Les gouvernements interviennent pour éviter les faillites d'entreprises, verser un revenu aux salariés et travailleurs indépendants qui n'ont plus de travail, garantir les crédits bancaires, nationaliser certaines entreprises ; puis relancer la croissance après la crise. Il faut donc envisager une hausse considérable des déficits publics.
De quelles ressources l'Etat peut-il disposer pour réaliser ce financement ? Il n'est pas possible, bien sûr, d'accroître les impôts, ce qui serait contre-productif, en affaiblissant encore plus l'économie. Il n'est pas possible non plus d'utiliser le patrimoine financier ou immobilier du secteur privé (actions, obligations, immobilier), ce qui pourtant a été évoqué. En effet, l'Etat a besoin de liquidités (de cash) pour payer des dépenses supplémentaires, et il faudrait donc vendre ce patrimoine, ce qui aurait comme effet de faire s'effondrer les prix des actifs concernés. Les réserves financières des assureurs, en particulier, ne peuvent donc pas être saisies.
On en revient donc à des moyens plus conventionnels. Le premier est simplement d'augmenter l'endettement public de l'Etat, avec des émissions obligataires qui couvrent le déficit. Normalement, dans une forte récession, la marge de manoeuvre budgétaire est accrue par le fait que les épargnants se détournent des actifs risqués et reviennent vers les actifs sans risque, dont les dettes publiques.
Mais on a pu observer avec inquiétude que, avant que les banques centrales (la Réserve fédérale, la BCE) annoncent des programmes supplémentaires d'achat de dettes publiques, les taux d'intérêt à long terme avaient augmenté dans tous les pays, y compris aux Etats-Unis et dans les pays du coeur de la zone euro. Ceci indique que les marges de manoeuvre budgétaires ne sont pas si importantes.
Si c'est le cas, le seul moyen pour financer un déficit public très important est de faire monétiser ce déficit par la Banque centrale, de lui faire acheter les dettes publiques supplémentaires émises. C'est bien la piste choisie aujourd'hui aux Etats-Unis et dans la zone euro.

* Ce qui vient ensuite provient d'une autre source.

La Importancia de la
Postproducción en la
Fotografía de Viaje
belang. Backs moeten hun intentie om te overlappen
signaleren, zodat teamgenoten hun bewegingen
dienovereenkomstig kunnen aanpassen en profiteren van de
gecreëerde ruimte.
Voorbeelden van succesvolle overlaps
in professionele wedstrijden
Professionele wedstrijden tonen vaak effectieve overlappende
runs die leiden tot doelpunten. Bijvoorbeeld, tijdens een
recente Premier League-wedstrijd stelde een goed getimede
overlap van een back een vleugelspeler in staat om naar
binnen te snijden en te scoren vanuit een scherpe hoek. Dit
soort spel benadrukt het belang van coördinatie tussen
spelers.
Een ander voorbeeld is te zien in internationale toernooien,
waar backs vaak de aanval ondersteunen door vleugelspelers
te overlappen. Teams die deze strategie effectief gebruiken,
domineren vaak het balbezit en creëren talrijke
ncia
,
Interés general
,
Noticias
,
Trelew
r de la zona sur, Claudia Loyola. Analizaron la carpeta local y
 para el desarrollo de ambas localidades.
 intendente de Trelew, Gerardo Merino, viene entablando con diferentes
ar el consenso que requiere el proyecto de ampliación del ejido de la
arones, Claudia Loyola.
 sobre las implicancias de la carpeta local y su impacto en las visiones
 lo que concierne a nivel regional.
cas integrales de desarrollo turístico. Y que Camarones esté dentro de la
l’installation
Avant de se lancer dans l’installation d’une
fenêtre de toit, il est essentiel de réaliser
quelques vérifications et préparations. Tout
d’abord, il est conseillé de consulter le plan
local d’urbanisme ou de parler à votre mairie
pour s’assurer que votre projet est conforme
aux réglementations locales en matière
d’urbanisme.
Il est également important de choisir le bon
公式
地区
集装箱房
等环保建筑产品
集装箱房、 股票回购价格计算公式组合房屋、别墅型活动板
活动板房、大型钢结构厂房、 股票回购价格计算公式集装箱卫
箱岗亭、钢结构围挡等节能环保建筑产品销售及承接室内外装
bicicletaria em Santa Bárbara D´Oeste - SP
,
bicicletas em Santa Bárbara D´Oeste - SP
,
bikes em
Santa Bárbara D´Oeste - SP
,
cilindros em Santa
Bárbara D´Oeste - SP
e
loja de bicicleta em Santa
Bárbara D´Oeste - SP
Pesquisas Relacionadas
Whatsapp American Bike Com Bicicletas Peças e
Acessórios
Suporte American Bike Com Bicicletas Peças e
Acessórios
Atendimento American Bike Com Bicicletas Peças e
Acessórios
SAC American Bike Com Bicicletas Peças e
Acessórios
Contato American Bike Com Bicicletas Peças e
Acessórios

Mais quelle est la limite à cette création monétaire ? Si la Banque centrale augmente considérablement l'offre de monnaie, tout se passe bien tant que la demande de monnaie par les agents économiques (ménages, entreprises, intermédiaires financiers, investisseurs) augmente autant que l'offre de monnaie.
Dans cette récession, la demande de monnaie augmente fortement, ce qui va dans le bon sens, puisque les agents économiques, par prudence, accroissent leur détention d'actifs monétaires. Cette politique de monétisation des déficits publics échoue quand le supplément de monnaie affecté n'est pas demandé, que les agents économiques essaient de se débarrasser de ce surplus de monnaie en achetant des actifs refuge (or, immobilier, franc suisse...). Nous en sommes certainement assez loin aujourd'hui.